_Task instructions_:
Copy out the following data word for word, changing nothing.

Collected data
⁂

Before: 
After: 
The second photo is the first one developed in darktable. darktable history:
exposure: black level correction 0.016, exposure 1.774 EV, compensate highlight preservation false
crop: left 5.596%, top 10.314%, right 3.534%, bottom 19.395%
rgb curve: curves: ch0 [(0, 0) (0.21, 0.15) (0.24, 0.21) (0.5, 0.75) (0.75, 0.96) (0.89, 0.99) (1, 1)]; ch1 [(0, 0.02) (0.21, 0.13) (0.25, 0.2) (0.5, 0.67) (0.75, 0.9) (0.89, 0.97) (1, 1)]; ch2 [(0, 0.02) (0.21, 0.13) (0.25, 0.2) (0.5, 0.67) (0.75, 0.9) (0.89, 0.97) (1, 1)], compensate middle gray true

⁂

_Result for this task_:
Before: 
After: 
The second photo is the first one developed in darktable. darktable history:
exposure: black level correction 0.016, exposure 1.774 EV, compensate highlight preservation false
crop: left 5.596%, top 10.314%, right 3.534%, bottom 19.395%
rgb curve: curves: ch0 [(0, 0) (0.21, 0.15) (0.24, 0.21) (0.5, 0.75) (0.75, 0.96) (0.89, 0.99) (1, 1)]; ch1 [(0, 0.02) (0.21, 0.13) (0.25, 0.2) (0.5, 0.67) (0.75, 0.9) (0.89, 0.97) (1, 1)]; ch2 [(0, 0.02) (0.21, 0.13) (0.25, 0.2) (0.5, 0.67) (0.75, 0.9) (0.89, 0.97) (1, 1)], compensate middle gray true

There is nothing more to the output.